From dc17f0a241cd53507101881f688e18ae9c3cdc8f Mon Sep 17 00:00:00 2001
From: Avnish Narayan <38871737+avnishn@users.noreply.github.com>
Date: Tue, 16 Nov 2021 16:30:53 -0800
Subject: [PATCH] Add error messages for missing tf and torch imports (#20205)

Co-authored-by: Sven Mika <sven@anyscale.io>
Co-authored-by: sven1977 <svenmika1977@gmail.com>
---
 rllib/BUILD                                   |   7 ++
 rllib/agents/trainer.py                       | 102 +++++++++++++-----
 .../tests/test_nn_framework_import_errors.py  |  38 +++++++
 3 files changed, 118 insertions(+), 29 deletions(-)
 create mode 100644 rllib/tests/test_nn_framework_import_errors.py

diff --git a/rllib/BUILD b/rllib/BUILD
index d2a655b02..d6ec7ffee 100644
--- a/rllib/BUILD
+++ b/rllib/BUILD
@@ -1487,6 +1487,13 @@ py_test(
     srcs = ["tests/test_nested_observation_spaces.py"]
 )
 
+py_test(
+    name = "tests/test_nn_framework_import_errors",
+    tags = ["team:ml", "tests_dir", "tests_dir_N"],
+    size = "small",
+    srcs = ["tests/test_nn_framework_import_errors.py"]
+)

• • •

**TASK PROMPT**
Extend the patch that adds error messages for missing tf and torch imports, carrying it on past its final line.

**GIVEN INFORMATION**
• • •

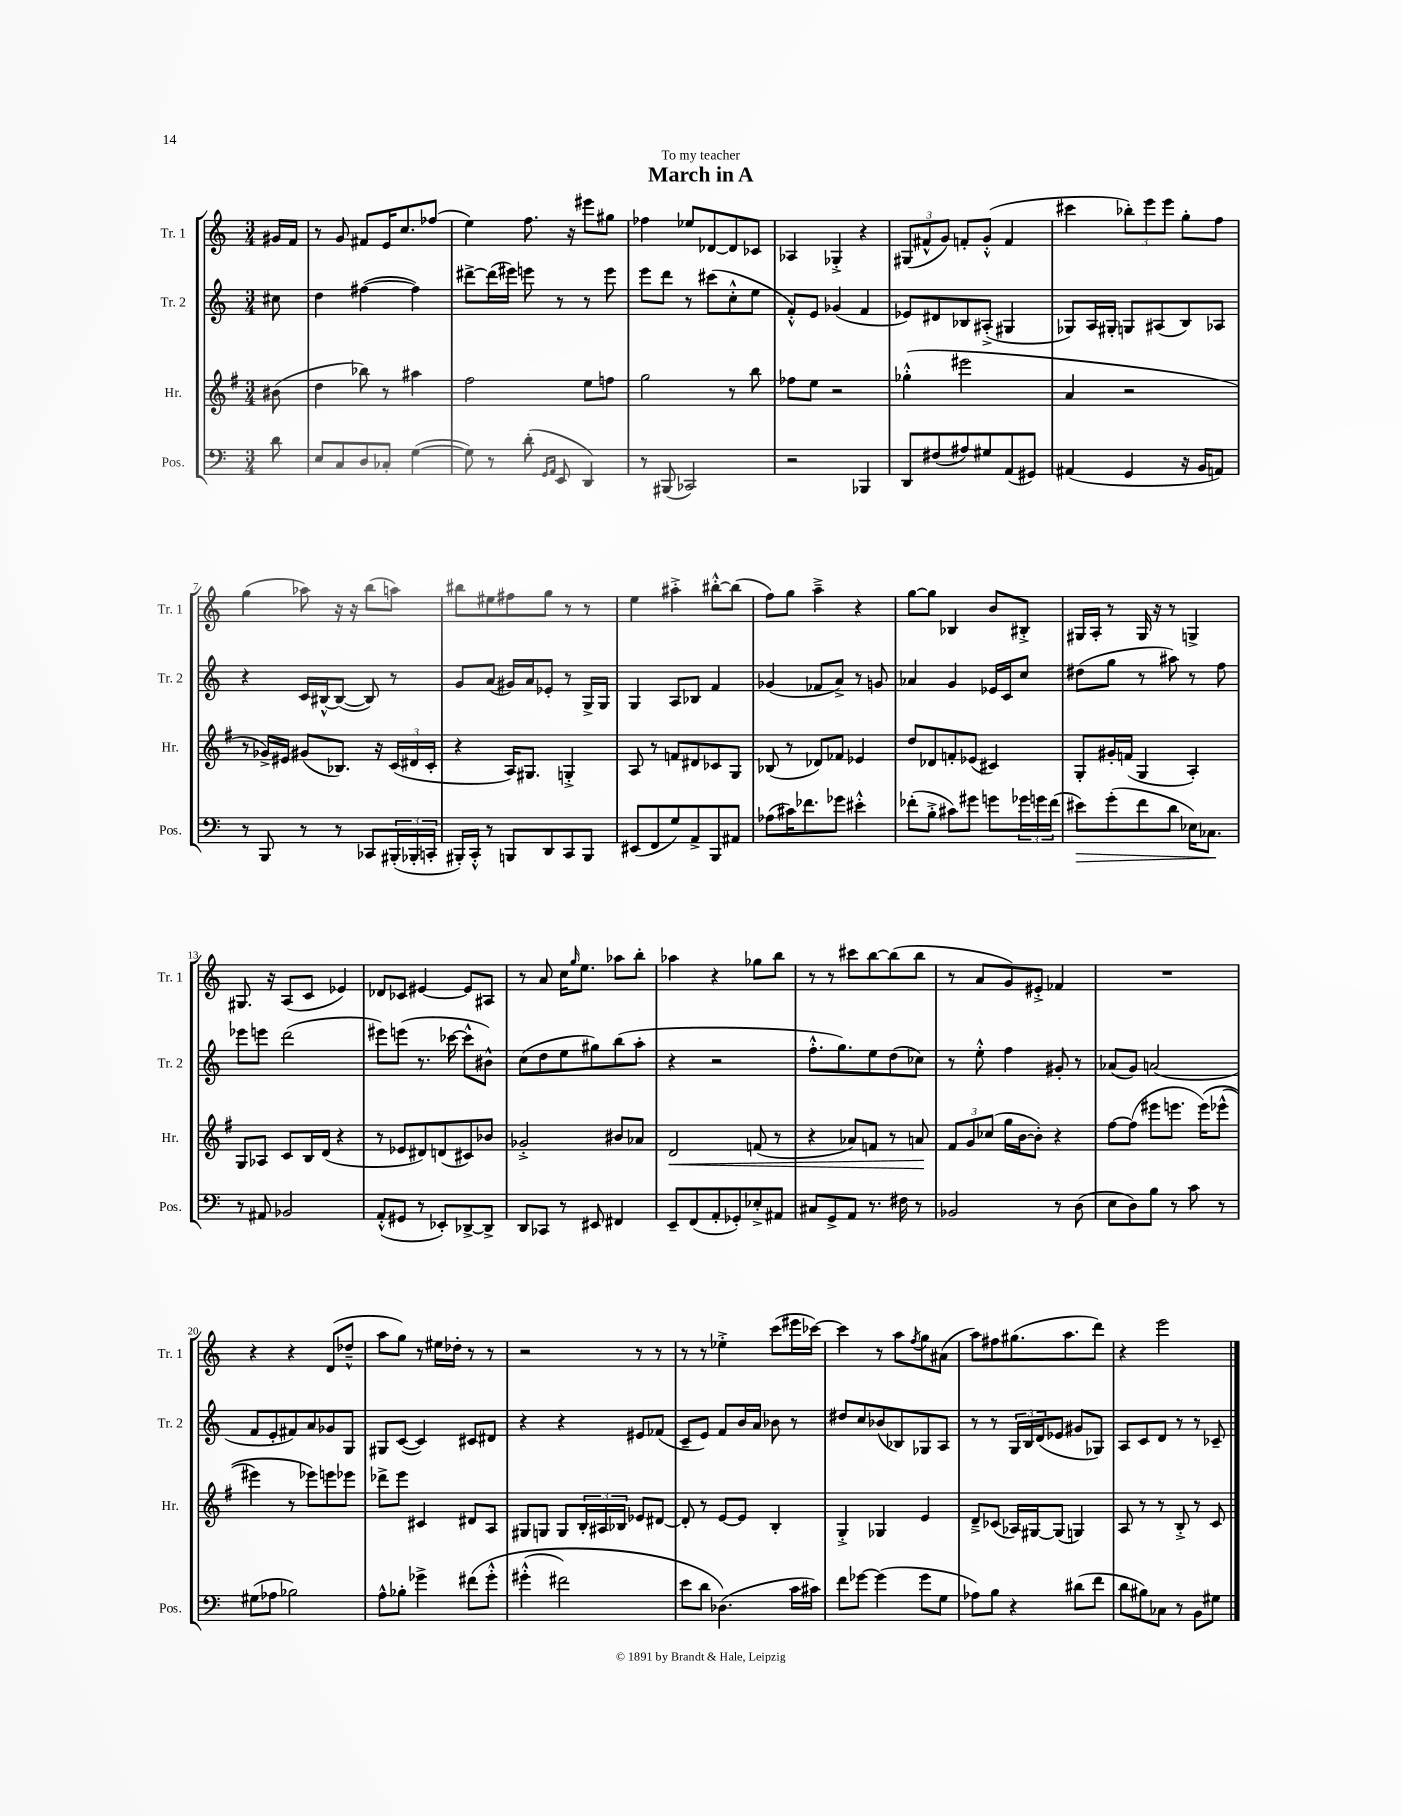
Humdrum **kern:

• • •

**WRITTEN ANSWER**
+
 py_test(
     name = "tests/test_pettingzoo_env",
     tags = ["team:ml", "tests_dir", "tests_dir_P"],
diff --git a/rllib/agents/trainer.py b/rllib/agents/trainer.py
index 822e9788e..20c1e07cf 100644
--- a/rllib/agents/trainer.py
+++ b/rllib/agents/trainer.py
@@ -38,7 +38,7 @@ from ray.rllib.utils.debug import update_global_seed_if_necessary
 from ray.rllib.utils.deprecation import Deprecated, deprecation_warning, \
     DEPRECATED_VALUE
 from ray.rllib.utils.error import EnvError, ERR_MSG_INVALID_ENV_DESCRIPTOR
-from ray.rllib.utils.framework import try_import_tf
+from ray.rllib.utils.framework import try_import_tf, try_import_torch
 from ray.rllib.utils.from_config import from_config
 from ray.rllib.utils.multi_agent import check_multi_agent
 from ray.rllib.utils.spaces import space_utils
@@ -669,6 +669,9 @@ class Trainer(Trainable):
         self.config = self.merge_trainer_configs(
             self.get_default_config(), config, self._allow_unknown_configs)
 
+        # Validate the framework settings in config.
+        self.validate_framework(self.config)
+
         # Setup the "env creator" callable.
         env = self._env_id
         if env:
@@ -698,34 +701,6 @@ class Trainer(Trainable):
         else:
             self.env_creator = lambda env_config: None
 
-        # Check and resolve DL framework settings.
-        # Tf-eager (tf2|tfe), possibly with tracing set to True. Recommend
-        # setting tracing to True for speedups.
-        if tf1 and self.config["framework"] in ["tf2", "tfe"]:
-            if self.config["framework"] == "tf2" and tfv < 2:
-                raise ValueError(
-                    "You configured `framework`=tf2, but your installed pip "
-                    "tf-version is < 2.0! Make sure your TensorFlow version "
-                    "is >= 2.x.")
-            if not tf1.executing_eagerly():
-                tf1.enable_eager_execution()
-            logger.info(
-                f"Executing eagerly (framework='{self.config['framework']}'),"
-                f" with eager_tracing={self.config['eager_tracing']}. For "
-                "production workloads, make sure to set `eager_tracing=True` "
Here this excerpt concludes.